Let me take your place, he pleaded. He is dear to me also.
Still she smiled, such a shadowy, heart-aching smile, and turned back to the sick-bed.
Jack Bigelow went back to Tokyo, and began his vigilant search for the missing girl. The services of the entire metropolitan police board were called forth, and money was not spared. The nakoda who had brought about their marriage was put through a vigorous catechism, but he could tell them nothing. The proprietor of the tea-garden swore she had not returned to him, and when he bewailed the misfortune which was filling his house and gardens with officers, Jack consoled him by paying liberally for the loss he claimed he was suffering.
On the fifth day the mystery of the girls disappearance still remained unsolved. Large rewards were offered for a clew to her whereabouts. The police were sure that she was somewhere in Tokyo, and Jack urged them to continue unremitting search in the city, but each night dawned upon their fruitless efforts. Now some one had seen a girl of her description entering a tea-house on the eve of her disappearance; another had seen her selling flowers in the market-place; and yet another swore she had gone on board a German vessel with a dried-up foreigner. This last person could not be mistaken—a Japanese girl with blue eyes and red hair. But each clew was found wanting and proved false.
Then back to Yukis home, sick-hearted, disappointed, weary, went Jack Bigelow. A servant met him with the blessed news that the man down with brain fever was improving; that a merciful calm had at last come to him, and that now he slept. Wearied from his fruitless endeavors to find some clew to Yukis whereabouts, the first good news in days unnerved the young man. He sat down, covering his eyes with his hands. He was badly in need of rest himself, but his mind was full of the mother in the sick-room overhead.

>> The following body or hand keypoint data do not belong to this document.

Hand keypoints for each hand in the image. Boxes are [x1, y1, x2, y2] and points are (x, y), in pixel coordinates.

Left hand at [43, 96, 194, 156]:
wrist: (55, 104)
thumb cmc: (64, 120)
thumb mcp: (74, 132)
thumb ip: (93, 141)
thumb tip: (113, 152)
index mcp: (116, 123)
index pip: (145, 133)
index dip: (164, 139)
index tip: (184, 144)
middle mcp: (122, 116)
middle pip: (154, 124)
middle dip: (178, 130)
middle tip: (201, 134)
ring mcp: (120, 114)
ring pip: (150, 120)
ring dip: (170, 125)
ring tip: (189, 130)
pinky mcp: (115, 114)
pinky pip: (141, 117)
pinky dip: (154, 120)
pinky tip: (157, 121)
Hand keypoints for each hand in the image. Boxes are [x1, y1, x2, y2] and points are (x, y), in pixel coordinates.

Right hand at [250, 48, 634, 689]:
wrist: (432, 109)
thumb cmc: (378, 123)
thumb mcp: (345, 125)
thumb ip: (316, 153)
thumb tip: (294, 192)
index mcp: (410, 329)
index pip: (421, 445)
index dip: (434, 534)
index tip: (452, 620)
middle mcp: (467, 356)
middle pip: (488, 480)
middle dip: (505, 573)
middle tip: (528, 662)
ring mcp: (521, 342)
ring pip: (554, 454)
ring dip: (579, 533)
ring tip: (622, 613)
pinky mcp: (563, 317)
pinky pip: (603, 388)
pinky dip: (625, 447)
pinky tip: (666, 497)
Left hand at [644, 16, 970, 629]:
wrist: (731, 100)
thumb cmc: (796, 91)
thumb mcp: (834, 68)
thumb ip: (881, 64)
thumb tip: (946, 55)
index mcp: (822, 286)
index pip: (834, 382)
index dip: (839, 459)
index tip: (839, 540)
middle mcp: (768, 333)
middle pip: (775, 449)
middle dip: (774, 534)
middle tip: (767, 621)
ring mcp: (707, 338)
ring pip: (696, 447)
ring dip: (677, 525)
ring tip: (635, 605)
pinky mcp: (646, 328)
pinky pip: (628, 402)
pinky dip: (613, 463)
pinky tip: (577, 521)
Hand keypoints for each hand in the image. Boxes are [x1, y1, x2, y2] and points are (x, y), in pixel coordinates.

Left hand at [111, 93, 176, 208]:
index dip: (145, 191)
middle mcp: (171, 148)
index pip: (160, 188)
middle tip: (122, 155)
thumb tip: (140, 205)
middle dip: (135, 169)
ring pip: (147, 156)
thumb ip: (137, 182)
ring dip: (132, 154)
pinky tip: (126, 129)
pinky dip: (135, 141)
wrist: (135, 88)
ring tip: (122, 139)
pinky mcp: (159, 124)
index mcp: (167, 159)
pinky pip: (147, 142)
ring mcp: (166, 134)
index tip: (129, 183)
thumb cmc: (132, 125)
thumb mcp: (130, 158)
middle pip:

Madam Omatsu, was she resting?
No, she still kept her watch, but she was very weak, and they feared she would break down if they could not prevail on her to rest.
Jack went slowly up the stairs, tapped softly on the shoji, and then entered the sick-room.
Taro lay on the heavy English bed, with its white coverlets and curtains, his face upturned.
You must rest, Jack whispered to the woman with the wan face and wasted form, kneeling by the bedside.